As discussed above, petitioners were required to file returns for the years in issue but failed to do so. Failure to file returns is prima facie evidence of negligence. Emmons v. Commissioner [Dec. 45,490], 92 T.C. 342, 349-350 (1989), affd. [90-1 USTC ╤ 50,217] 898 F.2d 50 (5th Cir. 1990). Moreover, petitioners failed to maintain any books or records with respect to the income and expenses of the business. Accordingly, the determinations of negligence are sustained.
Issue 6: Section 6654 Addition to Tax
Section 6654(a) provides that, in the case of any underpayment of estimated tax by an individual, there shall be added to the tax an amount determined by applying the rate established under section 6621, to the amount of the underpayment for the period of the underpayment.

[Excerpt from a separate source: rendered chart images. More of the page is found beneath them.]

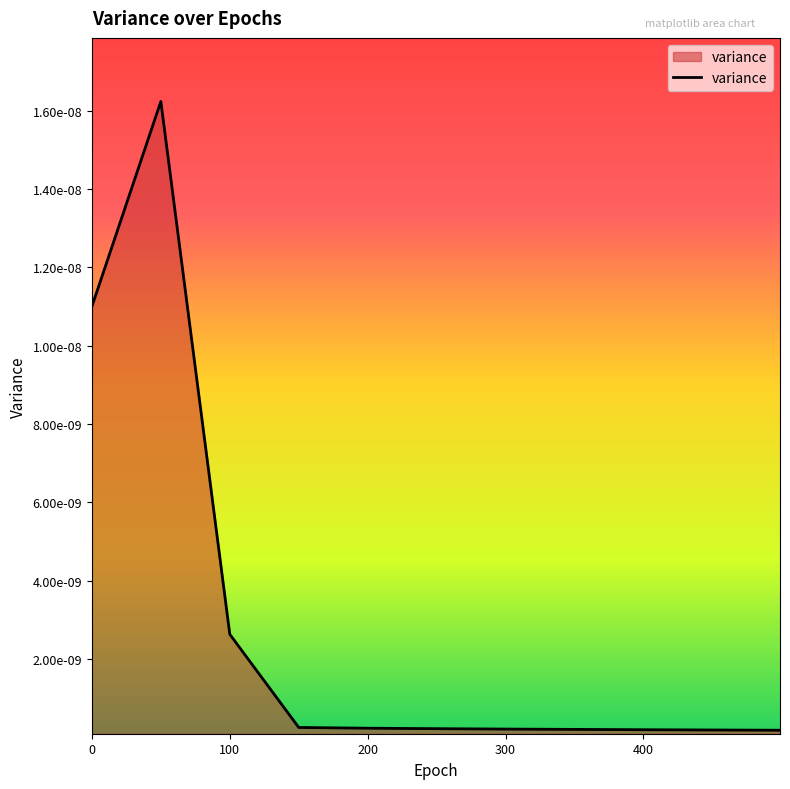

True or false: there are more than 1 points higher than both neighbors.

False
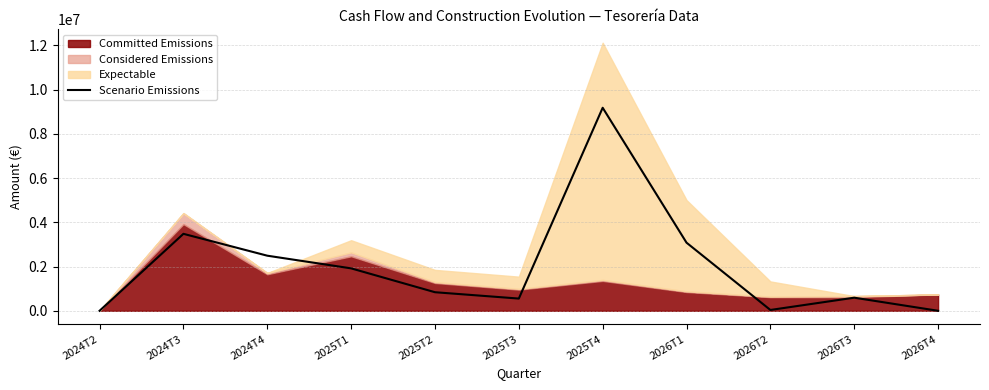

Between 2024T2 and 2025T3, which is larger?

2025T3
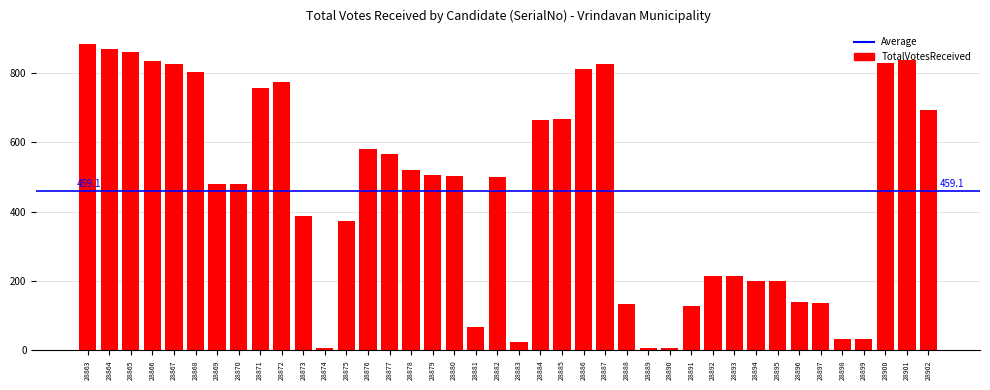

Which has a higher value, 28864 or 28902?

28864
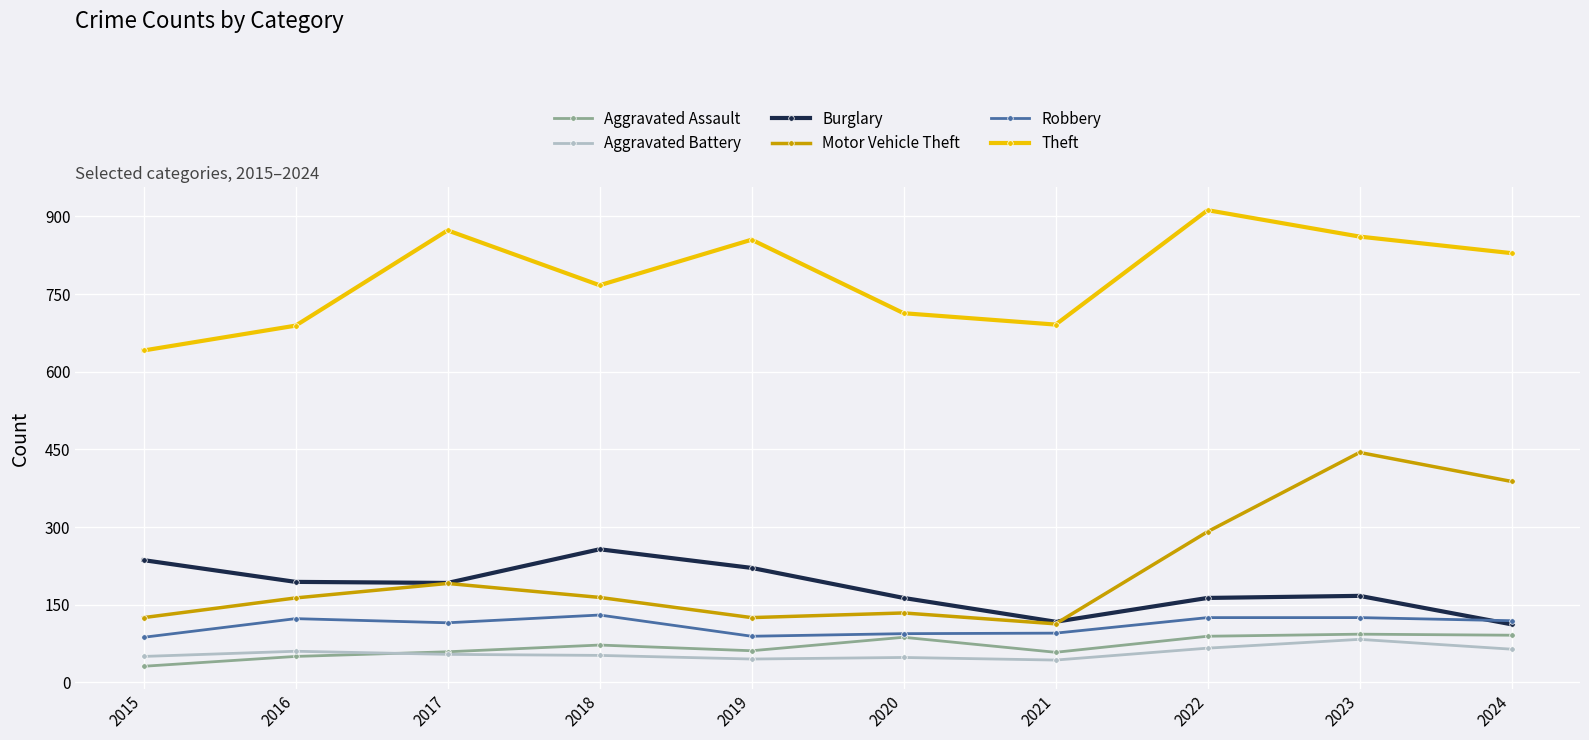

True or false: Aggravated Assault and Burglary cross at least once.

False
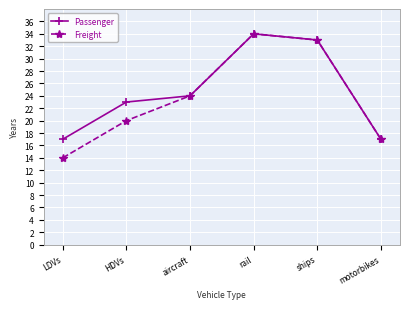

How many values in the Passenger series are below 24?

3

In the present case, petitioner failed to make any payments of estimated tax for any of the years in issue. The addition to tax under section 6654(a) is mandatory unless petitioners can prove that they fall into one of the statutory exceptions under section 6654(e). Baldwin v. Commissioner [Dec. 42,089], 84 T.C. 859 (1985). Petitioners have not shown such proof. Accordingly, petitioners are liable for additions to tax under section 6654 for all the years in issue.
To account for concessions made by respondent,
Decision will be entered under Rule 155.